→ **Brief**:
When you give the entries again, keep every word as it stands and drop the pictures.

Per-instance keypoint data
----------
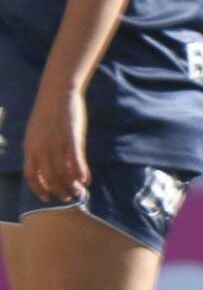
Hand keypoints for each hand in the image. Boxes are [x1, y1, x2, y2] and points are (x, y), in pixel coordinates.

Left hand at [23, 87, 87, 202]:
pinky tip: (87, 179)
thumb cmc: (48, 111)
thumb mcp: (36, 132)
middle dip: (59, 190)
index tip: (47, 197)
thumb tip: (46, 165)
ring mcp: (56, 144)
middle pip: (49, 178)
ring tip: (79, 190)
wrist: (58, 92)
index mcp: (29, 148)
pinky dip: (81, 173)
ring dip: (71, 185)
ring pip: (63, 173)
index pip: (31, 176)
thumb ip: (38, 148)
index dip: (39, 189)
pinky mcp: (72, 139)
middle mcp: (41, 149)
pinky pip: (76, 162)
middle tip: (68, 197)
----------
→ **Answer box**:
Hand keypoints for each hand in the image. Boxes are [x1, y1, x2, y2] and points are (x, y), in pixel coordinates.

Left hand at [23, 87, 87, 202]:
pinky tip: (87, 179)
thumb cmc: (48, 111)
thumb mcp: (36, 132)
middle dip: (59, 190)
index tip: (47, 197)
thumb tip: (46, 165)
ring mcp: (56, 144)
middle pip: (49, 178)
ring tip: (79, 190)
wrist: (58, 92)
index mcp: (29, 148)
pinky dip: (81, 173)
ring dip: (71, 185)
ring pip: (63, 173)
index pip: (31, 176)
thumb ip: (38, 148)
index dip: (39, 189)
pinky mcp: (72, 139)
middle mcp: (41, 149)
pinky pip: (76, 162)
middle tip: (68, 197)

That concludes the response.